Balance: The rule of odds is used in many art disciplines, in particular painting, photography and advertising.  It states that objects displayed in odd numbers seem to bring unity to a composition.  The logic behind this rule is that by displaying, three, five, seven, etc… items instead of even numbers, there is always one item that looks framed by the surrounding ones, which looks harmonious. Even numbers tend to bring symmetry in the composition, which appears less natural. Try plating your food with this idea in mind.

Harmony: Striking a harmony between color, texture, shapes and arrangements form the basis of a stylish food presentation. The food presentation ideas are becoming increasingly flamboyant and artistic but it's best to avoid over-garnishing the dishes.

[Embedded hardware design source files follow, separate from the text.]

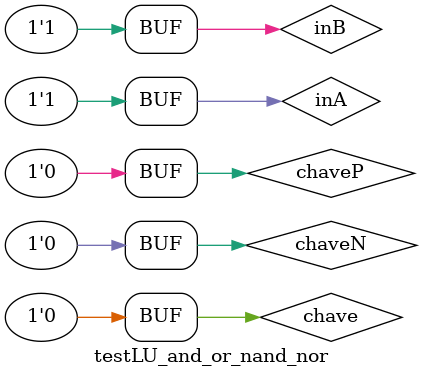
<source format=v>
module and_or (output s1, output s2, input a, input b);
	and(s1,a,b);
	or(s2,a,b);
endmodule

module LU_and_or(output s, input a, input b, input chave);
	wire p,q,s1,s2,c1,c2;
	and_or ao(p,q,a,b);
	not (s1,chave);
	buf (s2,chave);
	and(c1,s1,p);
	and(c2,s2,q);
	or(s,c1,c2);
endmodule

module nand_nor (output s1, output s2, input a, input b);
	nand(s1,a,b);
	nor(s2,a,b);
endmodule

module LU_nand_nor(output s, input a, input b, input chave);
	wire p,q,s1,s2,c1,c2;
	nand_nor n(p,q,a,b);
	not (s1,chave);
	buf (s2,chave);
	and(c1,s1,p);
	and(c2,s2,q);
	or(s,c1,c2);
endmodule

module LU_and_or_nand_nor(output s, input a, input b, input chave, input chaveN, input chaveMain);
	wire n1,n2,p1,p2,s1,s2;
	LU_nand_nor LU_N(n1,a,b,chaveN);
	LU_and_or LU_AO(n2,a,b,chave);
	not(p1,chaveMain);
	buf(p2,chaveMain);
	and(s1,n1,p1);
	and(s2,n2,p2);
	or(s,s1,s2);
endmodule

module testLU_and_or_nand_nor;

reg inA, inB, chave, chaveN, chaveP;
wire out;

LU_and_or_nand_nor LUtest (out, inA, inB, chave, chaveN, chaveP);

initial begin
$display("Exemplo0033 - Átila Martins Silva Júnior - 449014");

$display("Test LU's module\n");
$display("Chaveamentos\nand: 0, nand: 0, nand/nor: 0\n");
chaveP = 0; inA = 0; inB = 0; chaveN = 0; chave = 0;
$monitor("ChavePrincipal: %b  a: %b  b: %b  chaveNandNor: %b chaveAndOr: %b   saida: %b",chaveP,inA,inB,chaveN,chave,out);
#1 chaveP = 1; inA = 0; inB = 0; chaveN = 1; chave = 1;
#1 chaveP = 1; inA = 1; inB = 1; chaveN = 0; chave = 0;
#1 chaveP = 0; inA = 1; inB = 1; chaveN = 0; chave = 0;



end
endmodule 

</source>
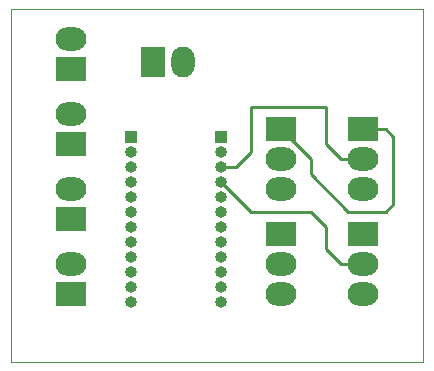
<source format=gbr>
G04 #@! TF.FileFunction,Copper,L1,Top,Signal*
%FSLAX46Y46*%
G04 Gerber Fmt 4.6, Leading zero omitted, Abs format (unit mm)*
G04 Created by KiCad (PCBNEW 4.0.4-stable) date 03/19/17 00:01:14*
%MOMM*%
%LPD*%
G01*
G04 APERTURE LIST*
%ADD10C,0.100000*%
%ADD11R,1.000000X1.000000*%
%ADD12O,1.000000X1.000000*%
%ADD13R,2.600000X2.000000*%
%ADD14O,2.600000X2.000000*%
%ADD15R,2.000000X2.600000*%
%ADD16O,2.000000X2.600000*%
%ADD17C,0.250000*%
G04 APERTURE END LIST*
D10*
X132080000Y-123825000D02*
X132080000Y-93980000D01*
X167005000Y-123825000D02*
X132080000Y-123825000D01*
X167005000Y-93980000D02*
X167005000Y-123825000D01*
X132080000Y-93980000D02*
X167005000Y-93980000D01*
D11*
X142240000Y-104775000D03*
D12*
X142240000Y-106045000D03*
X142240000Y-107315000D03*
X142240000Y-108585000D03*
X142240000Y-109855000D03*
X142240000Y-111125000D03*
X142240000Y-112395000D03*
X142240000Y-113665000D03*
X142240000Y-114935000D03*
X142240000Y-116205000D03*
X142240000Y-117475000D03*
X142240000Y-118745000D03*
D11*
X149860000Y-104775000D03*
D12*
X149860000Y-106045000D03*
X149860000Y-107315000D03*
X149860000Y-108585000D03*
X149860000Y-109855000D03*
X149860000Y-111125000D03*
X149860000Y-112395000D03*
X149860000Y-113665000D03*
X149860000Y-114935000D03*
X149860000Y-116205000D03*
X149860000Y-117475000D03*
X149860000Y-118745000D03*
D13*
X161925000Y-104140000D03*
D14*
X161925000Y-106680000D03*
X161925000Y-109220000D03*
D13*
X154940000Y-104140000D03*
D14*
X154940000Y-106680000D03*
X154940000Y-109220000D03*
D13*
X154940000Y-113030000D03*
D14*
X154940000Y-115570000D03*
X154940000Y-118110000D03*
D13*
X161925000Y-113030000D03*
D14*
X161925000Y-115570000D03*
X161925000Y-118110000D03*
D15*
X144145000Y-98425000D03*
D16*
X146685000Y-98425000D03*
D13*
X137160000Y-99060000D03*
D14*
X137160000Y-96520000D03*
D13*
X137160000Y-111760000D03*
D14*
X137160000Y-109220000D03*
D13*
X137160000Y-118110000D03*
D14*
X137160000Y-115570000D03*
D13*
X137160000Y-105410000D03*
D14*
X137160000Y-102870000D03*
D17*
X161925000Y-104140000D02*
X163830000Y-104140000D01*
X157480000Y-106680000D02*
X154940000Y-104140000D01*
X157480000Y-107950000D02*
X157480000Y-106680000D01*
X160655000Y-111125000D02*
X157480000Y-107950000D01*
X163830000Y-111125000D02*
X160655000Y-111125000D01*
X164465000Y-110490000D02*
X163830000Y-111125000D01*
X164465000Y-104775000D02*
X164465000Y-110490000D01*
X163830000Y-104140000D02*
X164465000Y-104775000D01*
X161925000Y-106680000D02*
X160020000Y-106680000D01*
X151130000Y-107315000D02*
X149860000Y-107315000D01*
X152400000Y-106045000D02*
X151130000Y-107315000D01*
X152400000Y-102235000D02*
X152400000Y-106045000D01*
X158750000Y-102235000D02*
X152400000Y-102235000D01*
X158750000Y-105410000D02*
X158750000Y-102235000D01*
X160020000Y-106680000D02*
X158750000Y-105410000D01*
X161925000Y-115570000D02*
X160020000Y-115570000D01*
X152400000Y-111125000D02*
X149860000Y-108585000D01*
X157480000Y-111125000D02*
X152400000Y-111125000D01*
X158750000Y-112395000D02*
X157480000Y-111125000D01*
X158750000Y-114300000D02*
X158750000Y-112395000D01*
X160020000Y-115570000D02*
X158750000Y-114300000D01*
M02*

</source>
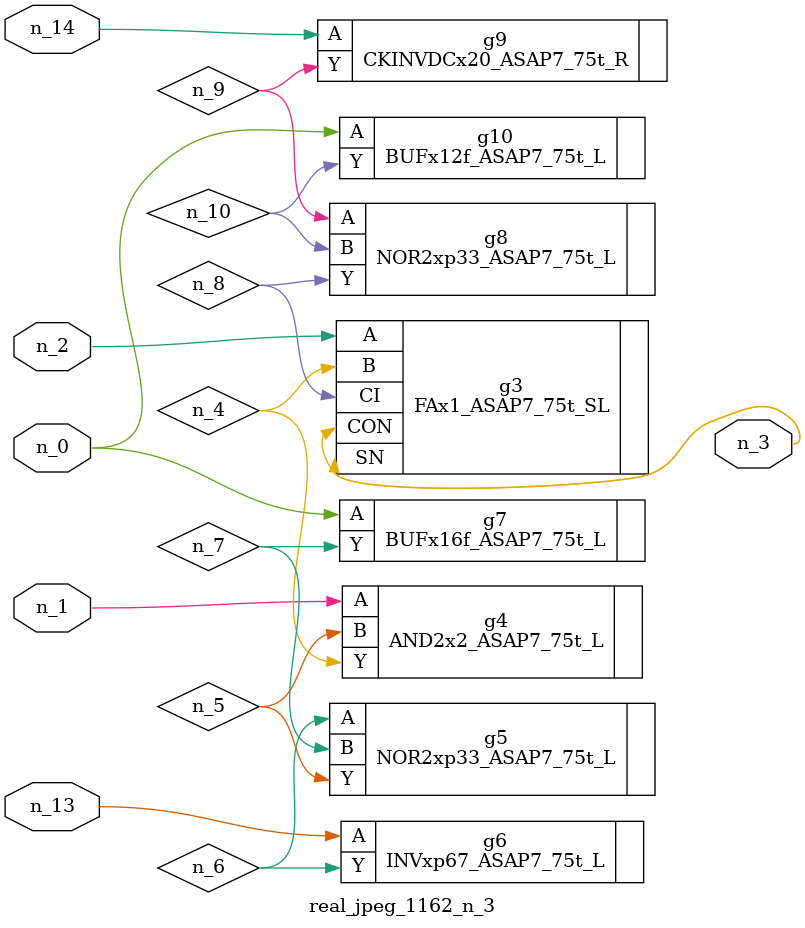
<source format=v>
module real_jpeg_1162_n_3 (n_0, n_1, n_14, n_2, n_13, n_3);

input n_0;
input n_1;
input n_14;
input n_2;
input n_13;

output n_3;

wire n_5;
wire n_4;
wire n_8;
wire n_6;
wire n_7;
wire n_10;
wire n_9;

BUFx16f_ASAP7_75t_L g7 ( 
.A(n_0),
.Y(n_7)
);

BUFx12f_ASAP7_75t_L g10 ( 
.A(n_0),
.Y(n_10)
);

AND2x2_ASAP7_75t_L g4 ( 
.A(n_1),
.B(n_5),
.Y(n_4)
);

FAx1_ASAP7_75t_SL g3 ( 
.A(n_2),
.B(n_4),
.CI(n_8),
.CON(n_3),
.SN(n_3)
);

NOR2xp33_ASAP7_75t_L g5 ( 
.A(n_6),
.B(n_7),
.Y(n_5)
);

NOR2xp33_ASAP7_75t_L g8 ( 
.A(n_9),
.B(n_10),
.Y(n_8)
);

INVxp67_ASAP7_75t_L g6 ( 
.A(n_13),
.Y(n_6)
);

CKINVDCx20_ASAP7_75t_R g9 ( 
.A(n_14),
.Y(n_9)
);


endmodule
</source>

Just be creative in presenting the food. Remember, simple is best.


Plating Sandwiches

In gneral, most sandwiches are cut in some way before serving. 

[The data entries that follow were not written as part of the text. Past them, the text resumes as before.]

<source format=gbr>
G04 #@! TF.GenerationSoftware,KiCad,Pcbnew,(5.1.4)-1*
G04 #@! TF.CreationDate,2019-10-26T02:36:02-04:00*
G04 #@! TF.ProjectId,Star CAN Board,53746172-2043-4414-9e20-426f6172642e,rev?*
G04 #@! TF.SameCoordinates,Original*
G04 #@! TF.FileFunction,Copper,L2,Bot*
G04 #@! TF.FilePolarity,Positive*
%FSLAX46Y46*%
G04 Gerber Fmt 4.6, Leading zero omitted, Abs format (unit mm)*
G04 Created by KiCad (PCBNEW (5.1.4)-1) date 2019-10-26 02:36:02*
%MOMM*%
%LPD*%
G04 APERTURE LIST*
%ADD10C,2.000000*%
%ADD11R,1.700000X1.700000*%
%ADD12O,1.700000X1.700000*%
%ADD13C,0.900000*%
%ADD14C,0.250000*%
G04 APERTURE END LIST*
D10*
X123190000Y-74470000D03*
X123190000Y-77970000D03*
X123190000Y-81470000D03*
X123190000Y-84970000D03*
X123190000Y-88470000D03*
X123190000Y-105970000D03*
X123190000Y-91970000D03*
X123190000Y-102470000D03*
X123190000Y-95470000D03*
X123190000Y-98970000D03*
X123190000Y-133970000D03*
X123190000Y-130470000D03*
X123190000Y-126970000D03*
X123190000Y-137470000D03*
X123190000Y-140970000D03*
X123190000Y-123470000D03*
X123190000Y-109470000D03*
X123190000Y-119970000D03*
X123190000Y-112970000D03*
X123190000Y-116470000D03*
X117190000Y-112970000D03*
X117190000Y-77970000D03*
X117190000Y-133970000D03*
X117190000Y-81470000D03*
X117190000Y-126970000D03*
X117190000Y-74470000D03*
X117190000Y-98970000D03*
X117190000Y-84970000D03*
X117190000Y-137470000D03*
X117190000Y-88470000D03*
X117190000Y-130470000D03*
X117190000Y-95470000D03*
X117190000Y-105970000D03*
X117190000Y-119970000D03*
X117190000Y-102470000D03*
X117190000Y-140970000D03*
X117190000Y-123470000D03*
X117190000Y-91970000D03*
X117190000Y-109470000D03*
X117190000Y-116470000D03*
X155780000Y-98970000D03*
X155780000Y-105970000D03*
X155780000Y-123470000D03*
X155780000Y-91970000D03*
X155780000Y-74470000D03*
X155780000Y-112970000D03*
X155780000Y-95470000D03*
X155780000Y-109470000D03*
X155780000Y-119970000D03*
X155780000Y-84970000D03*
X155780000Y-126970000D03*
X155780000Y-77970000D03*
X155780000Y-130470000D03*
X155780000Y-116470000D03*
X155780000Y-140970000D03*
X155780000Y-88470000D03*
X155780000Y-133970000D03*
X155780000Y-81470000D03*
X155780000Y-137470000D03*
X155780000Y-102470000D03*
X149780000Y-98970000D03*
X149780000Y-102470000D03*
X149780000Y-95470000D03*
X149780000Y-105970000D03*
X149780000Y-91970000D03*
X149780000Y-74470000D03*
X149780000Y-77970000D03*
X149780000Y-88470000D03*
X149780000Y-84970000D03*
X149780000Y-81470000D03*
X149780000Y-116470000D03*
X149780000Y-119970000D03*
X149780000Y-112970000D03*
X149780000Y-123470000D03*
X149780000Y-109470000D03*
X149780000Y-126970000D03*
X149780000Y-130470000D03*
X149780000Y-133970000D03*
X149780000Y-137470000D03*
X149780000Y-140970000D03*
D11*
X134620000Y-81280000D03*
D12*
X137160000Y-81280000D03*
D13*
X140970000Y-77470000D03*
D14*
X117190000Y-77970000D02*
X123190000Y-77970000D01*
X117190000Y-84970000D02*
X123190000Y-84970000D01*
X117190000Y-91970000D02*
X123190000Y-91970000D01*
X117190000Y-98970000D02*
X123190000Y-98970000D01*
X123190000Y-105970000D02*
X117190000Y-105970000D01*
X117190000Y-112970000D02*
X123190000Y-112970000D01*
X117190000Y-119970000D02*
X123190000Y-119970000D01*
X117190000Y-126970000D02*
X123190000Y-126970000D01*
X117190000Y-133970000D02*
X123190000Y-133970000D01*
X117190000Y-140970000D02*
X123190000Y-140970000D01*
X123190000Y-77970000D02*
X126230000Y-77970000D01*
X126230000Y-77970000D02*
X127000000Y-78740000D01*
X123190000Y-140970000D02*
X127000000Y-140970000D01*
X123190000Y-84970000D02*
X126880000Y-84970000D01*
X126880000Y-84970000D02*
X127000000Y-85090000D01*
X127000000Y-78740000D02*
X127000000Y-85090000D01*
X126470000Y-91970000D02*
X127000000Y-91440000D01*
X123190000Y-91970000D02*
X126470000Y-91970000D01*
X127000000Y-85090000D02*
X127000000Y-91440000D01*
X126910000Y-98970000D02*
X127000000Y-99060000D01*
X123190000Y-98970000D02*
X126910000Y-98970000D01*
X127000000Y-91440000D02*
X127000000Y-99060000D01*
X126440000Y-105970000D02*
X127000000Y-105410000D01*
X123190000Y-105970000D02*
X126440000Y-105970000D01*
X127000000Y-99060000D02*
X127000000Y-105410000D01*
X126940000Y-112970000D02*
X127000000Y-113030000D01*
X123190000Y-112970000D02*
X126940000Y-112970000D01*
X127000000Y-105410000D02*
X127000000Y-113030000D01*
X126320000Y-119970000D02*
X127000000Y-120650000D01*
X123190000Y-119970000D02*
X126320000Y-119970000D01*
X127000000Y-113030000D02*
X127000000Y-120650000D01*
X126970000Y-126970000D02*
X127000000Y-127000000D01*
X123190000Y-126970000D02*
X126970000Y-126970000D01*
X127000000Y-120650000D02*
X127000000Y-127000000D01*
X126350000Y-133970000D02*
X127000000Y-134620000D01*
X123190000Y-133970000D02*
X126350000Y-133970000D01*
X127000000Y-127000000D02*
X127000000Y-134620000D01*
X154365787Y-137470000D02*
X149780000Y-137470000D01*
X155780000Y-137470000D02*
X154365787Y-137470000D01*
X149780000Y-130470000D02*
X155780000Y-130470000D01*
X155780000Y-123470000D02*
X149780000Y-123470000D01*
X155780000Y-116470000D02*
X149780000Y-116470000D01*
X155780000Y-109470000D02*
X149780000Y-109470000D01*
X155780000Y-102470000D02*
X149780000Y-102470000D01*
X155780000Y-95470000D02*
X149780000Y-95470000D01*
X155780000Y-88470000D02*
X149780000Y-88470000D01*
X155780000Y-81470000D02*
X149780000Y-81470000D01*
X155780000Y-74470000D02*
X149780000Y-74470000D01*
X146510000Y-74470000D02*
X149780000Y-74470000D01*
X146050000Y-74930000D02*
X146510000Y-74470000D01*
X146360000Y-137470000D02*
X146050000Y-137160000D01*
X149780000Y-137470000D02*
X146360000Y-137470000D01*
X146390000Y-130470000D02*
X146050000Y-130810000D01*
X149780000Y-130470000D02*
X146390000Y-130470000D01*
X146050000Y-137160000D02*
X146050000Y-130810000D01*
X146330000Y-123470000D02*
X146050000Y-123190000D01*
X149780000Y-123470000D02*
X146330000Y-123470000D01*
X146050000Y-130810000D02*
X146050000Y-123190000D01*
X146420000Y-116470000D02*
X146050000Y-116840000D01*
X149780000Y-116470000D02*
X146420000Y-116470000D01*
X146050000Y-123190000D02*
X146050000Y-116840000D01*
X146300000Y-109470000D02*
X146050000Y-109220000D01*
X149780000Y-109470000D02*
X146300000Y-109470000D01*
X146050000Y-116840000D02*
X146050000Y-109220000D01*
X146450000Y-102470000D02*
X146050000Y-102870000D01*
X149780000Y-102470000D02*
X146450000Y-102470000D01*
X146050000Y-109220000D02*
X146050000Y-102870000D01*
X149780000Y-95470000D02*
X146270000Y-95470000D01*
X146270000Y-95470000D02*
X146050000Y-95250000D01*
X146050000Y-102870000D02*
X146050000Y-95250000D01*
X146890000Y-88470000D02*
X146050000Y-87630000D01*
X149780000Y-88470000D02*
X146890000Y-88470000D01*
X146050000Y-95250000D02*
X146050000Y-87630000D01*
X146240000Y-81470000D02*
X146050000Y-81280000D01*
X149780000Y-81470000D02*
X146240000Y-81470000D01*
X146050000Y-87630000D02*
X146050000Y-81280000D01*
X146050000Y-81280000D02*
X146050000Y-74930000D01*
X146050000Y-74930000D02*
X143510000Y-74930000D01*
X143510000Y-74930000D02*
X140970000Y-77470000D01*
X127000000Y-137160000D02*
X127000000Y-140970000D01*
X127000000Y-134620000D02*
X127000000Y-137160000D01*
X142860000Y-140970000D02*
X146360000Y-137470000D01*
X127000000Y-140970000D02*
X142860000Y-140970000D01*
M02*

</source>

Cutting serves two purposes: 

1. it makes eating and handling the sandwich easier.
2. it makes for an attractive presentation

Displaying the cut edges to the outside rather than the crust edges is more attractive. If you make the sandwich with great looking ingredients and it is attractively garnished it will be tasty and nice-looking.

You may present hamburgers and other uncut sandwiches open-faced to display the attractive ingredients. (In fact, some sandwiches are served with only one slice of bread, making them "open-faced" sandwiches.) For example, hamburgers are often presented with the patty on the bottom half of the bun and the toppings (e.g.: lettuce, tomato, onion, etc.) on the top half of the bun.
Plating Salads
 When plating a salad of fresh greens, make sure you don’t squish it down against the plate. Fluff it to give it height! Make it look light and airy. The two examples below have exactly the same ingredients - see how attention to detail in plating affects the appeal.
 
Sometimes the ingredients in the salad, or the type of salad can influence plating. A Cobb salad, for instance, is often plated by placing all the ingredients in separate rows on a bed of lettuce, as shown in the picture below (far left). Some salads are layered and presented in a high-sided clear glass bowl (2nd to left picture), some are mixed with the dressing and plated right away (3rd from left) and others top the body of the salad (e.g. the lettuce) by sprinkling the garnishes on top (far right). In the end, look at the ingredients and decide for yourself how best to present them.
  
Next time you go to a restaurant, notice how the food is presented, and how different dishes are presented in different ways. Notice what you do like and what you don't like; this will help you learn how to present your own dishes. Also, don't worry too much about making your dishes look like 5-star restaurant dishes (which can be overly fussy sometimes); just aim to make the food look appetizing.

Demonstrate Salads & Sandwiches

Your assignment for this Module:

1.  Prepare a salad and appropriate dressing (when appropriate) from each of the following categories:

  • appetizer
  • main course
  • dessert

2. Prepare a variety of sandwiches and fillings, using various breads and fillings. Aim for at least two hot and two cold sandwiches.


In all cases, demonstrate creativity and flair in the assembly, presentation and garnishing of your salads and sandwiches. Keep in mind the concepts of plating : arrangement, color, proportion, balance, and harmony.